I joined the live streaming of the workshop hosted by the European Commission on the implementation of the Packaged Retail and Insurance-based Investment Products (PRIIPs) framework in Brussels today, 11 July 2016. There were lots of clarifications coming out of today’s industry workshop. Finally. No more excuses now to delay PRIIPs implementation projects.
The Joint Committee of European Supervisory Authorities (ESAs) indicated that the Level 3 guidance will mostly be in the form of the promised Q&As. This guidance will likely be released in tranches over this summer.
My key observations of the comments made today are outlined below. You may need to refer to the Regulatory Technical Standards (RTS) to follow my comments.
• ESAs consider top-ups and switches on insurance products likely to be out of scope. They are deeming such transactions as variations on an existing contract. But you need to check your Terms and Conditions (client contract). However, they still suggested that it might be “best practice” to offer a key information document (KID).
• Disclosures for underlying investment options (i.e., risk, performance, and cost) could be considered under general groupings or categories of investments (e.g., low/medium/high risk) as opposed to the full list of actual underlying funds. This could significantly help the open-architecture funds and discretionary asset management structures in particular.
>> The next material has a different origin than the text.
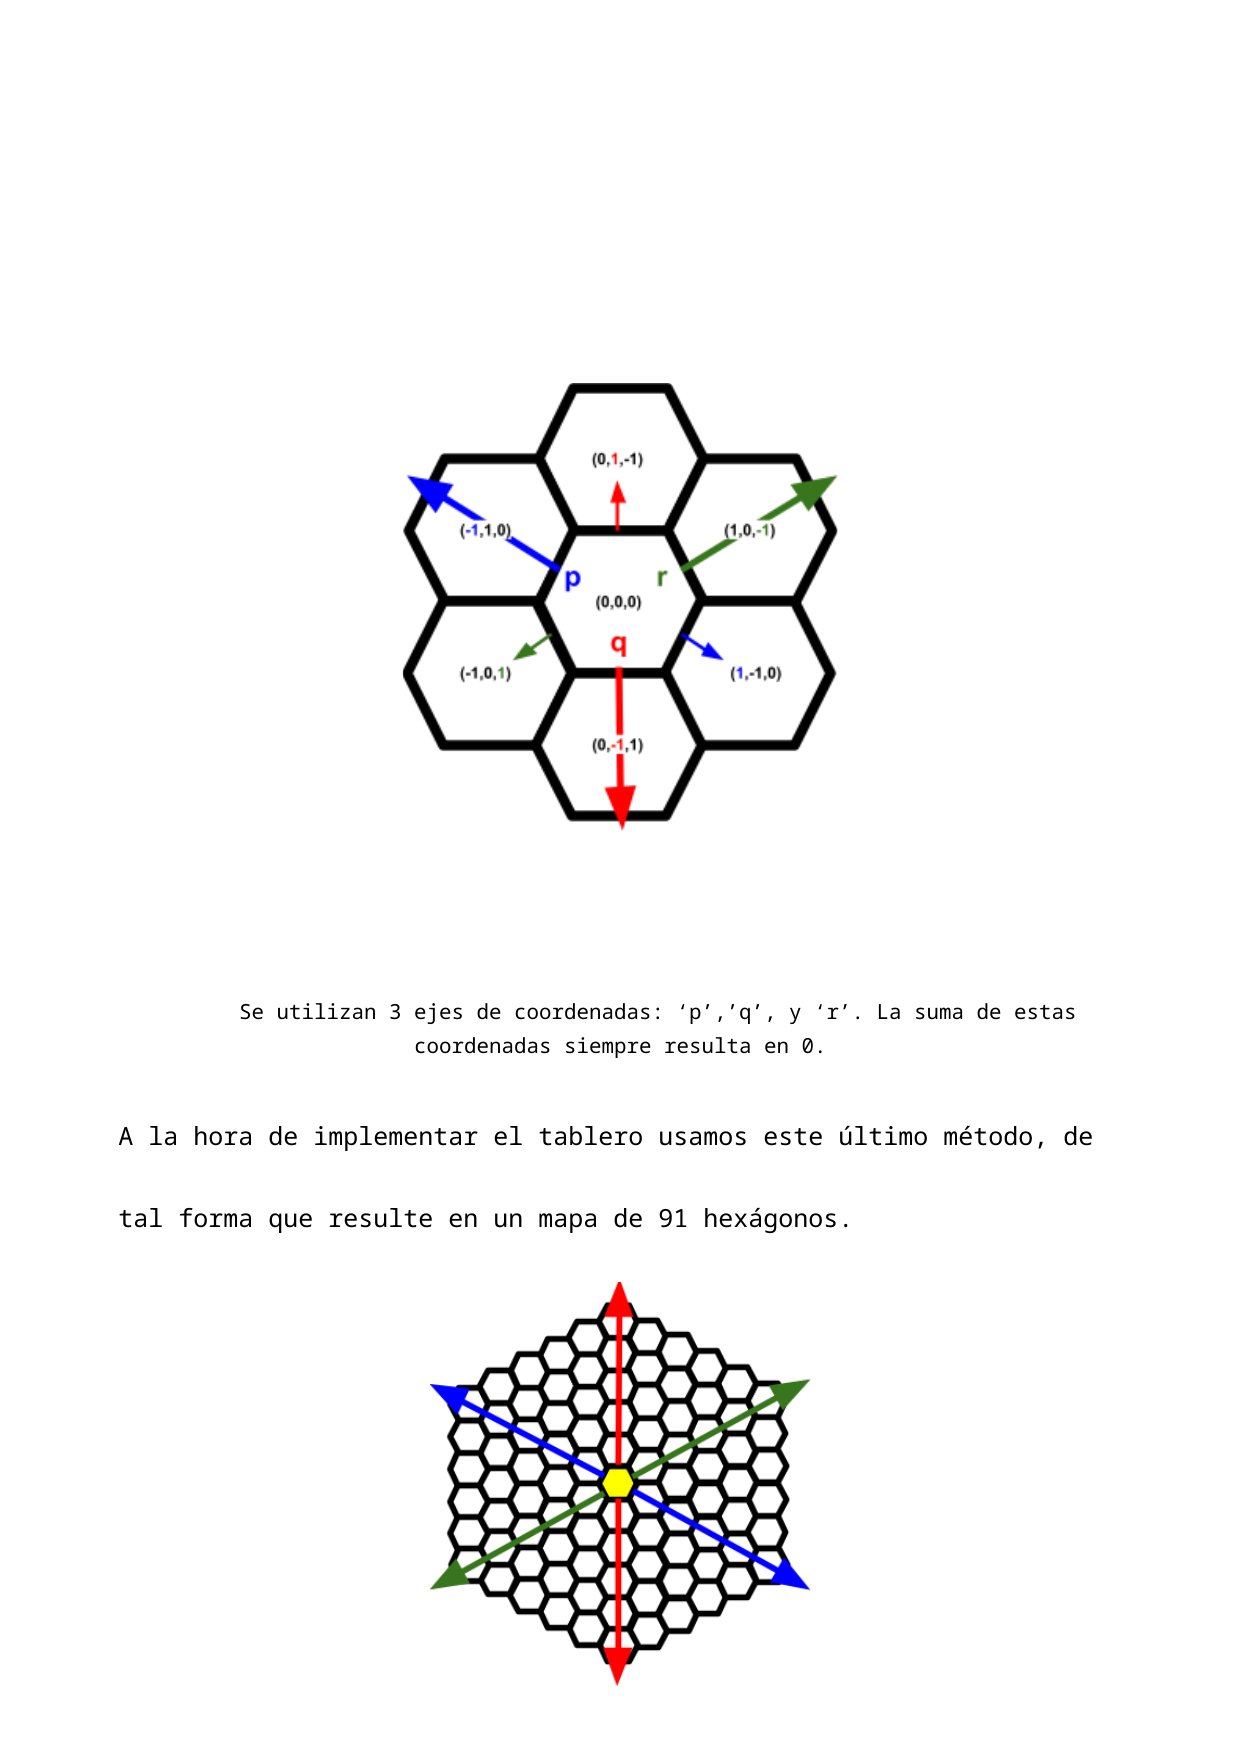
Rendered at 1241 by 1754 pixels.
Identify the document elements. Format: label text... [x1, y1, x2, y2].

text Se utilizan 3 ejes de coordenadas: ‘p’,’q’, y ‘r’. La suma de estas coordenadas siempre resulta en 0. [118, 997, 1122, 1060]
subtitle A la hora de implementar el tablero usamos este último método, de tal forma que resulte en un mapa de 91 hexágonos. [118, 1119, 1122, 1235]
• Generally, no credit risk look-through is needed for funds investing in equities and bonds, as the credit risk element is deemed captured in the market risk measure. Credit risk assessment really only relates to structured funds (e.g., tracker bonds) and derivatives where a fund contracts a credit exposure. This could significantly reduce the volume of look-through effort required for most funds.
• The risk narratives still need to explain both market and credit risk separately even though the quantitative risk measure is an overall 1-7 for the combined risk.
• Firms can’t opt into high-risk categories voluntarily to avoid the hard calculations. However, the ESAs are considering whether the market risk measure can be voluntarily changed in response to certain market events. This would avoid misleading customers because the general update process follows a four-month monitoring window, which could be slow to react to market events.
• Cost information to be reassessed at least annually on an ex-post approach.
• Lots of detail on transaction costs and look-through.
• My take from the workshop today is that the underlying performance disclosure doesn’t necessarily need to reflect the PRIIP wrapper for multi-option products (MOPs) although it was mentioned at another point that entry and exit costs should be reflected.
• No further prescription on the fourth scenario (where necessary). It should generally illustrate a specific event beyond the 97.5% Value at Risk (VaR).
• Firms need to use five years of actual data when available (but two years is enough if daily priced).
• Benchmark data to be concatenated with actual data where necessary.
• Where only benchmark data is being used, it’s subject to a maximum of five years and at least the same minimum requirements as actual data, e.g., two years of daily observations.
• Recital 22 of the Regulatory Technical Standards (RTS) relating to informing existing customers of changes to KIDs is considered best practice rather than mandatory.
I am sure the debate on interpreting PRIIPs will continue. I look forward to joining the debate.